» Your objective
Your job with the data below: print everything from the line that holds "232 711 394" down to the line that holds "474 511 347", ends included, exactly, and nothing else.

» Data to process

*****

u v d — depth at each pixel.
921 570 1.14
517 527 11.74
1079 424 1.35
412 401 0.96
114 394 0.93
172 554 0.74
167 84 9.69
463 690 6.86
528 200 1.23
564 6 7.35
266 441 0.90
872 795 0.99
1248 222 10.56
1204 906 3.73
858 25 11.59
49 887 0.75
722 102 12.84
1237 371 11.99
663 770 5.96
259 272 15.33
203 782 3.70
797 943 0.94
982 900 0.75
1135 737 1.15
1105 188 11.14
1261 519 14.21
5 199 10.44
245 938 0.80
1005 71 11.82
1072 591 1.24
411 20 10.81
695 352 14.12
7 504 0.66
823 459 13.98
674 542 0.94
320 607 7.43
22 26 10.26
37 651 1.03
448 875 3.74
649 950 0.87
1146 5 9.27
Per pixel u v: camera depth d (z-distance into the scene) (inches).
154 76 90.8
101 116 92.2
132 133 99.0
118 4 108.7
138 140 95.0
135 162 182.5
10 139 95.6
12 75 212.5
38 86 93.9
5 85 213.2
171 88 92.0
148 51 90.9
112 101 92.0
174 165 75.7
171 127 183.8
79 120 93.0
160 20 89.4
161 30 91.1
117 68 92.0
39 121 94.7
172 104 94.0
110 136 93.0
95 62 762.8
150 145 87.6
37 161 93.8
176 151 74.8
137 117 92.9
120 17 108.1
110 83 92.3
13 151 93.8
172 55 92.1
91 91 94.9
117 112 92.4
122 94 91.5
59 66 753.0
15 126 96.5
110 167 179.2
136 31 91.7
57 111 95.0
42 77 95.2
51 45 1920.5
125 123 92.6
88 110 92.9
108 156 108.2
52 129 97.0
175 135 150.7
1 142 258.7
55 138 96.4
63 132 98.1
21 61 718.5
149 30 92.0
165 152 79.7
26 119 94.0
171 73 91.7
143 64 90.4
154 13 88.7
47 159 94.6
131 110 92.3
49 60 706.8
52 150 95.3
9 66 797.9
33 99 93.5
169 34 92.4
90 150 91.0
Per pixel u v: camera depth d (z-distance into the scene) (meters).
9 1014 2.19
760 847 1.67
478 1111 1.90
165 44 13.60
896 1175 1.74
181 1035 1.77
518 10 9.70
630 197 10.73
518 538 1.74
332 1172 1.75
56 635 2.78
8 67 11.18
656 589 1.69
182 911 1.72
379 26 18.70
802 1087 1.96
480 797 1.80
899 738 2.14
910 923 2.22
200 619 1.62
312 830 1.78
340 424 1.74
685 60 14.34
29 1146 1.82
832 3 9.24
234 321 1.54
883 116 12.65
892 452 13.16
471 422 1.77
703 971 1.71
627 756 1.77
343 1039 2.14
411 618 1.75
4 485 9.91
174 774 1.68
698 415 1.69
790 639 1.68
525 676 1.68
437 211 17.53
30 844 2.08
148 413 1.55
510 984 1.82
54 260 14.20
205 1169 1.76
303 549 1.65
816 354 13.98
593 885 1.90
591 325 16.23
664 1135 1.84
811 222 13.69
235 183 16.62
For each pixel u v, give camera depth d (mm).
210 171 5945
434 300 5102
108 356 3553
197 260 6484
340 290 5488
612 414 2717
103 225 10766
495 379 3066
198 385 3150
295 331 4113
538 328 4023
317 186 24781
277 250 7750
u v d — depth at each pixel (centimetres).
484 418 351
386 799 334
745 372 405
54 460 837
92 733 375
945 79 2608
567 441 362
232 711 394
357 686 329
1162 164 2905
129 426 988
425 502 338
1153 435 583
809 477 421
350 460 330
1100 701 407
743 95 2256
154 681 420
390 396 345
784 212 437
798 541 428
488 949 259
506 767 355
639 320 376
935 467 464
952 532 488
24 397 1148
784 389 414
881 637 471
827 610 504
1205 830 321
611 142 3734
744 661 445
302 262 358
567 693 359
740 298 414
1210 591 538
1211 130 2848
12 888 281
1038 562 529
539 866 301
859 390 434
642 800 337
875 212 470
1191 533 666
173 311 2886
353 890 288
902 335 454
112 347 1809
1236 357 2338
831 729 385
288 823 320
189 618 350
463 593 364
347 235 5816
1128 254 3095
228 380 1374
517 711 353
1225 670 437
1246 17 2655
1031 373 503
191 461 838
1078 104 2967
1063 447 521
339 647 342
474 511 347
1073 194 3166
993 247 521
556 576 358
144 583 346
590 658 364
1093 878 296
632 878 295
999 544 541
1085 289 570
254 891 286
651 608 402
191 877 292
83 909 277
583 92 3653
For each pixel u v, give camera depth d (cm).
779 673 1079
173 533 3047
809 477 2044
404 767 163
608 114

*****

» Exercise answer
232 711 394
357 686 329
1162 164 2905
129 426 988
425 502 338
1153 435 583
809 477 421
350 460 330
1100 701 407
743 95 2256
154 681 420
390 396 345
784 212 437
798 541 428
488 949 259
506 767 355
639 320 376
935 467 464
952 532 488
24 397 1148
784 389 414
881 637 471
827 610 504
1205 830 321
611 142 3734
744 661 445
302 262 358
567 693 359
740 298 414
1210 591 538
1211 130 2848
12 888 281
1038 562 529
539 866 301
859 390 434
642 800 337
875 212 470
1191 533 666
173 311 2886
353 890 288
902 335 454
112 347 1809
1236 357 2338
831 729 385
288 823 320
189 618 350
463 593 364
347 235 5816
1128 254 3095
228 380 1374
517 711 353
1225 670 437
1246 17 2655
1031 373 503
191 461 838
1078 104 2967
1063 447 521
339 647 342
474 511 347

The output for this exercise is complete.